I just spoke with the site owner and he has told me that the https://intelligenteconomist.com cert was setup by another developer and I’m not sure how he went about doing that nor do I know where to look in my server configuration in order to find that setup.

https://prateekargarwal.com was setup by the site owner using this tutorial: https://www.digitalocean.com/community/tutorials/how-to-secure-apache-with-let-s-encrypt-on-ubuntu-16-04

However, this server no longer uses apache and instead uses nginx virtual hosts.

http://campusnow.com, https://intelligenteconomist, and http://psons.com are all located in my /etc/letsencrypt/live folder as well.

schoen · March 14, 2017, 6:27pm

Maybe grep -lr intelligenteconomist /etc/nginx ?
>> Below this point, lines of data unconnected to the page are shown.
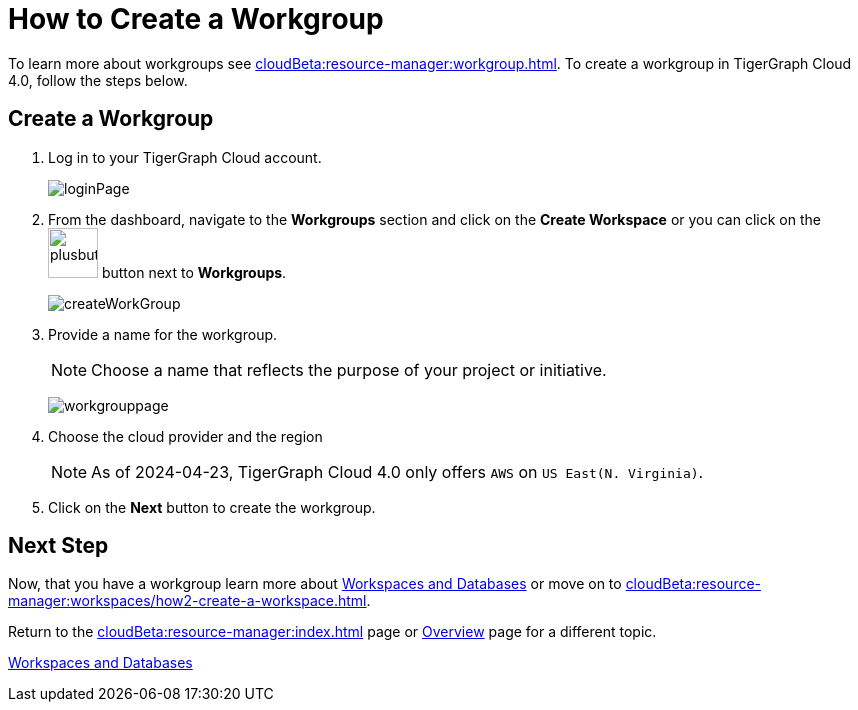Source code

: = How to Create a Workgroup
:experimental:

To learn more about workgroups see xref:cloudBeta:resource-manager:workgroup.adoc[].
To create a workgroup in TigerGraph Cloud 4.0, follow the steps below.

== Create a Workgroup

[Placeholder for create workgroup screenshot]

. Log in to your TigerGraph Cloud account.
+
image::loginPage.png[]

. From the dashboard, navigate to the btn:[Workgroups] section and click on the btn:[Create Workspace] or you can click on the image:plusbutton.png[width=50,height=50] button next to btn:[Workgroups].
+
image::createWorkGroup.png[]

. Provide a name for the workgroup.
+
[NOTE]
====
Choose a name that reflects the purpose of your project or initiative.
====
+
image:workgrouppage.png[]
. Choose the cloud provider and the region
+
[NOTE]
====
As of 2024-04-23, TigerGraph Cloud 4.0 only offers `AWS` on `US East(N. Virginia)`.
====

. Click on the btn:[Next] button to create the workgroup.

== Next Step

Now, that you have a workgroup learn more about xref:cloudBeta:resource-manager:workspaces/workspace.adoc[Workspaces and Databases] or move on to xref:cloudBeta:resource-manager:workspaces/how2-create-a-workspace.adoc[].

Return to the xref:cloudBeta:resource-manager:index.adoc[] page or xref:cloudBeta:overview:index.adoc[Overview] page for a different topic.

xref:cloudBeta:resource-manager:workspaces/workspace.adoc[Workspaces and Databases, role=next-button]

////
++++
<a href="cloudBeta:resource-manager:workspaces/workspace.adoc" class="next-button">Next</a>
++++
////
lendoza · March 14, 2017, 6:37pm

That returned /etc/nginx/sites-enabled/intelligenteconomist.com.conf which I set up using the aforementioned nginx/ubuntu/digital-ocean method

server {
    listen 80;
    server_name intelligenteconomist.com www.intelligenteconomist.com
    return 301 https://$host$request_uri;
}

server {

    listen 443 ssl;

    server_name intelligenteconomist.com www.intelligenteconomist.com;
    return 301 https://$server_name$request_uri;

    ssl on;
    ssl_certificate  /etc/letsencrypt/live/intelligenteconomist.com/fullchain.pem;
    ssl_certificate_key  /etc/letsencrypt/live/intelligenteconomist.com/privkey.pem;

    sl_protocols TLSv1 TLSv1.1 TLSv1.2;
    ssl_prefer_server_ciphers on;
    ssl_ciphers 'ECDHE-RSA-AES128-GCM-SHA256:ECDHE-ECDSA-AES128-GCM-SHA256:ECDHE-RSA-AES256-GCM-SHA384:E$
    ssl_session_timeout 1d;
    ssl_session_cache shared:SSL:50m;
    ssl_stapling on;
    ssl_stapling_verify on;
    add_header Strict-Transport-Security max-age=15768000;
}

system · April 13, 2017, 6:38pm

This topic was automatically closed 30 days after the last reply. New replies are no longer allowed.